Everyday challenges and how to overcome them
It’s critical to understand where your pitfalls are and how to overcome them. Here patients have listed five biggest obstacles, as well as some of the ways they try to overcome them. You may find it helpful to make a similar table for your own obstacles.
– Choose salads or chicken/fish with a side of vegetables
– Read nutrition facts/labels, when available
– Substitute salad or vegetables in place of potatoes (including French fries or chips) or pasta
– Avoid the white bread
– Ask for sauces/dressings on the side
– Drink lots of water
– Remember you don’t have to clean your plate
– Ask for a bowl of berries for dessert
– Have predictable go-to snacks when on the run: almonds, peanuts, pumpkin seeds
Resisting bad food choices when they are readily accessible
– Keep junk food out of the house
– Eat at home before attending an event where unhealthy food will be served
– Fill up on the healthy stuff first
– Mentally link enough pain to eating the bad food (“I will regret eating this”) and pleasure to making the better choice (“This is making me healthier”)
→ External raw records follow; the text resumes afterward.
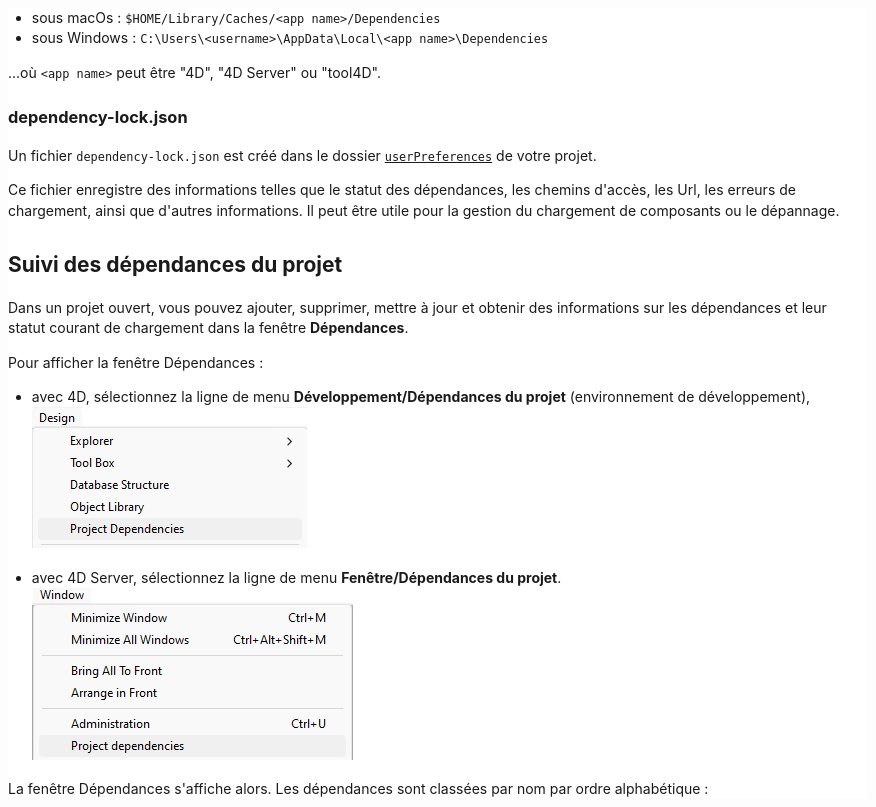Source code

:  - sous macOs : `$HOME/Library/Caches/<app name>/Dependencies`
 - sous Windows : `C:\Users\<username>\AppData\Local\<app name>\Dependencies`

...où `<app name>` peut être "4D", "4D Server" ou "tool4D".

### dependency-lock.json

Un fichier `dependency-lock.json` est créé dans le dossier [`userPreferences`](architecture.md#userpreferencesusername) de votre projet.

Ce fichier enregistre des informations telles que le statut des dépendances, les chemins d'accès, les Url, les erreurs de chargement, ainsi que d'autres informations. Il peut être utile pour la gestion du chargement de composants ou le dépannage.

## Suivi des dépendances du projet

Dans un projet ouvert, vous pouvez ajouter, supprimer, mettre à jour et obtenir des informations sur les dépendances et leur statut courant de chargement dans la fenêtre **Dépendances**.

Pour afficher la fenêtre Dépendances :

 - avec 4D, sélectionnez la ligne de menu **Développement/Dépendances du projet** (environnement de développement),<br/>
    ![dependency-menu](../assets/en/Project/dependency-menu.png)

 - avec 4D Server, sélectionnez la ligne de menu **Fenêtre/Dépendances du projet**.<br/>
    ![dependency-menu-server](../assets/en/Project/dependency-menu-server.png)

La fenêtre Dépendances s'affiche alors. Les dépendances sont classées par nom par ordre alphabétique :
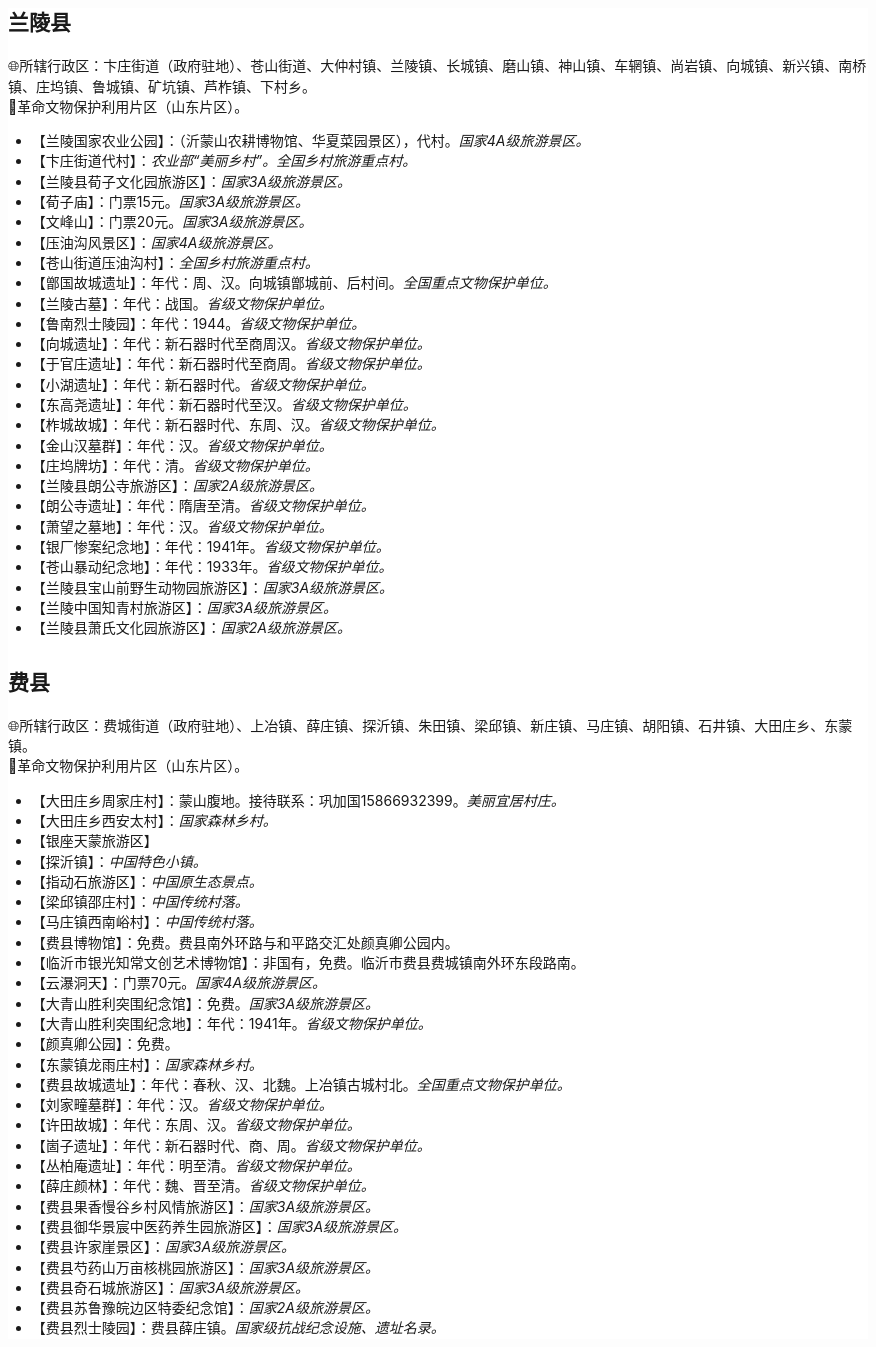## 兰陵县  
🌐所辖行政区：卞庄街道（政府驻地）、苍山街道、大仲村镇、兰陵镇、长城镇、磨山镇、神山镇、车辋镇、尚岩镇、向城镇、新兴镇、南桥镇、庄坞镇、鲁城镇、矿坑镇、芦柞镇、下村乡。  
🚩革命文物保护利用片区（山东片区）。  

* 【兰陵国家农业公园】：（沂蒙山农耕博物馆、华夏菜园景区），代村。*国家4A级旅游景区。*  
* 【卞庄街道代村】：*农业部“美丽乡村”。全国乡村旅游重点村。*  
* 【兰陵县荀子文化园旅游区】：*国家3A级旅游景区。*  
* 【荀子庙】：门票15元。*国家3A级旅游景区。*  
* 【文峰山】：门票20元。*国家3A级旅游景区。*  
* 【压油沟风景区】：*国家4A级旅游景区。*  
* 【苍山街道压油沟村】：*全国乡村旅游重点村。*  
* 【鄫国故城遗址】：年代：周、汉。向城镇鄫城前、后村间。*全国重点文物保护单位。*  
* 【兰陵古墓】：年代：战国。*省级文物保护单位。*  
* 【鲁南烈士陵园】：年代：1944。*省级文物保护单位。*  
* 【向城遗址】：年代：新石器时代至商周汉。*省级文物保护单位。*  
* 【于官庄遗址】：年代：新石器时代至商周。*省级文物保护单位。*  
* 【小湖遗址】：年代：新石器时代。*省级文物保护单位。*  
* 【东高尧遗址】：年代：新石器时代至汉。*省级文物保护单位。*  
* 【柞城故城】：年代：新石器时代、东周、汉。*省级文物保护单位。*  
* 【金山汉墓群】：年代：汉。*省级文物保护单位。*  
* 【庄坞牌坊】：年代：清。*省级文物保护单位。*  
* 【兰陵县朗公寺旅游区】：*国家2A级旅游景区。*  
* 【朗公寺遗址】：年代：隋唐至清。*省级文物保护单位。*  
* 【萧望之墓地】：年代：汉。*省级文物保护单位。*  
* 【银厂惨案纪念地】：年代：1941年。*省级文物保护单位。*  
* 【苍山暴动纪念地】：年代：1933年。*省级文物保护单位。*  
* 【兰陵县宝山前野生动物园旅游区】：*国家3A级旅游景区。*  
* 【兰陵中国知青村旅游区】：*国家3A级旅游景区。*  
* 【兰陵县萧氏文化园旅游区】：*国家2A级旅游景区。*  

## 费县  
🌐所辖行政区：费城街道（政府驻地）、上冶镇、薛庄镇、探沂镇、朱田镇、梁邱镇、新庄镇、马庄镇、胡阳镇、石井镇、大田庄乡、东蒙镇。  
🚩革命文物保护利用片区（山东片区）。  

* 【大田庄乡周家庄村】：蒙山腹地。接待联系：巩加国15866932399。*美丽宜居村庄。*  
* 【大田庄乡西安太村】：*国家森林乡村。*  
* 【银座天蒙旅游区】  
* 【探沂镇】：*中国特色小镇。*  
* 【指动石旅游区】：*中国原生态景点。*  
* 【梁邱镇邵庄村】：*中国传统村落。*  
* 【马庄镇西南峪村】：*中国传统村落。*  
* 【费县博物馆】：免费。费县南外环路与和平路交汇处颜真卿公园内。  
* 【临沂市银光知常文创艺术博物馆】：非国有，免费。临沂市费县费城镇南外环东段路南。  
* 【云瀑洞天】：门票70元。*国家4A级旅游景区。*  
* 【大青山胜利突围纪念馆】：免费。*国家3A级旅游景区。*  
* 【大青山胜利突围纪念地】：年代：1941年。*省级文物保护单位。*  
* 【颜真卿公园】：免费。  
* 【东蒙镇龙雨庄村】：*国家森林乡村。*  
* 【费县故城遗址】：年代：春秋、汉、北魏。上冶镇古城村北。*全国重点文物保护单位。*  
* 【刘家疃墓群】：年代：汉。*省级文物保护单位。*  
* 【许田故城】：年代：东周、汉。*省级文物保护单位。*  
* 【崮子遗址】：年代：新石器时代、商、周。*省级文物保护单位。*  
* 【丛柏庵遗址】：年代：明至清。*省级文物保护单位。*  
* 【薛庄颜林】：年代：魏、晋至清。*省级文物保护单位。*  
* 【费县果香慢谷乡村风情旅游区】：*国家3A级旅游景区。*  
* 【费县御华景宸中医药养生园旅游区】：*国家3A级旅游景区。*  
* 【费县许家崖景区】：*国家3A级旅游景区。*  
* 【费县芍药山万亩核桃园旅游区】：*国家3A级旅游景区。*  
* 【费县奇石城旅游区】：*国家3A级旅游景区。*  
* 【费县苏鲁豫皖边区特委纪念馆】：*国家2A级旅游景区。*  
* 【费县烈士陵园】：费县薛庄镇。*国家级抗战纪念设施、遗址名录。*  
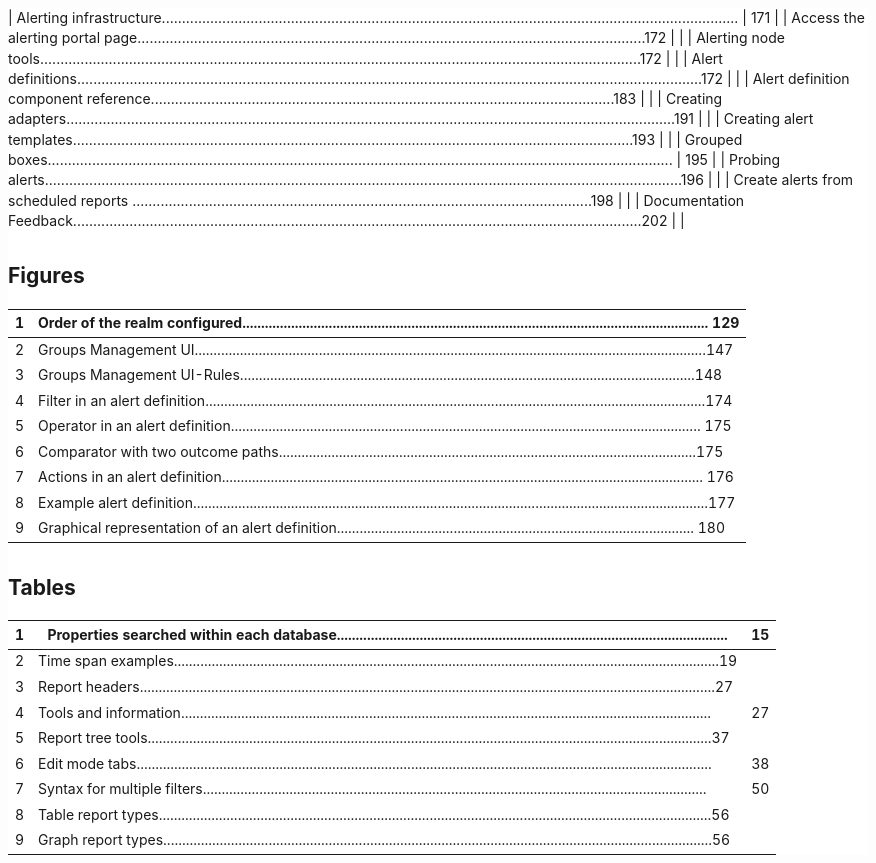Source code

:| Alerting infrastructure...............................................................................................................................................          | 171   |
| Access the alerting portal page..............................................................................................................................172                |       |
| Alerting node tools.....................................................................................................................................................172     |       |
| Alert definitions...........................................................................................................................................................172 |       |
| Alert definition component reference...................................................................................................................183                      |       |
| Creating adapters.......................................................................................................................................................191     |       |
| Creating alert templates...........................................................................................................................................193          |       |
| Grouped boxes...........................................................................................................................................................        | 195   |
| Probing alerts..............................................................................................................................................................196 |       |
| Create alerts from scheduled reports ..................................................................................................................198                      |       |
| Documentation Feedback.............................................................................................................................................202          |       |

## Figures

|   1 | Order of the realm configured............................................................................................................................ 129         |
|-----|-----------------------------------------------------------------------------------------------------------------------------------------------------------------------|
|   2 | Groups Management UI........................................................................................................................................147       |
|   3 | Groups Management UI-Rules.........................................................................................................................148                |
|   4 | Filter in an alert definition.....................................................................................................................................174 |
|   5 | Operator in an alert definition............................................................................................................................. 175      |
|   6 | Comparator with two outcome paths...............................................................................................................175                   |
|   7 | Actions in an alert definition................................................................................................................................ 176    |
|   8 | Example alert definition.........................................................................................................................................177  |
|   9 | Graphical representation of an alert definition............................................................................................... 180                    |

## Tables

|   1 | Properties searched within each database........................................................................................................                                   | 15   |
|-----|------------------------------------------------------------------------------------------------------------------------------------------------------------------------------------|------|
|   2 | Time span examples.................................................................................................................................................19              |      |
|   3 | Report headers.........................................................................................................................................................27          |      |
|   4 | Tools and information.............................................................................................................................................                 | 27   |
|   5 | Report tree tools......................................................................................................................................................37          |      |
|   6 | Edit mode tabs.........................................................................................................................................................            | 38   |
|   7 | Syntax for multiple filters......................................................................................................................................                  | 50   |
|   8 | Table report types...................................................................................................................................................56            |      |
|   9 | Graph report types..................................................................................................................................................56             |      |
– Remember what the unhealthy food tastes like (“Yes, I know what mint chocolate chip ice cream tastes like”) and appreciate that you don’t have to eat it just to experience the taste again.
Avoiding boredom or feelings of restriction.
– Use cookbooks, recipe websites, or food blogs to find tasty, healthy food options that fit with these commandments
– Substitute half of the flour for Oat Bran when making baked goods
– Use whole wheat pasta instead of normal pasta
– Make reasonable exceptions once in a while (see #5)
– Make healthy eating a major priority alongside all the other time demands in your life
– Have a variety of fast, go-to recipes – such as steaming frozen vegetables, smoothies with frozen fruit, scrambled eggs, ground chicken with vegetables, sautéed salmon or tinned fish
– Make a grocery run for everything you need for a week
– Buy frozen products: vegetables, fruit, fish, and chicken
Set ground rules for your exceptions ahead of time – otherwise, it’s easy to fall into the trap, “Just this one time.” For example
– I break the sugar commandments when I’m doing long bike rides
– I break the white rice/<30 g carb commandments when eating sushi, one of my favorite foods
One tough thing about eating is that very small errors in judgment, repeated consistently, add up to big health risks over time. It can be hard to see these in the moment, and often, we don’t even realize that we’re making a bad choice. Add to that an ever confusing nutritional landscape, crazy fad diets, and unrealistic expectations, and it’s pretty stressful out there! That is why it’s so important to visit your dietician to help you set realistic expectations and to help you with practical advice to manage your diabetes the best way you can.